** Supplied material follows **
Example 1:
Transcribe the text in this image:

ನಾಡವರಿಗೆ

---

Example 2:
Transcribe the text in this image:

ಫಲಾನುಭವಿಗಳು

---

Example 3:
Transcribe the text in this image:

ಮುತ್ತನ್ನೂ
** End of Supplied material **
Would you return every line of the data above exactly?

-- Exercise solution --
Example 1:
Transcribe the text in this image:

ನಾಡವರಿಗೆ

---

Example 2:
Transcribe the text in this image:

ಫಲಾನುಭವಿಗಳು

---

Example 3:
Transcribe the text in this image:

ಮುತ್ತನ್ನೂ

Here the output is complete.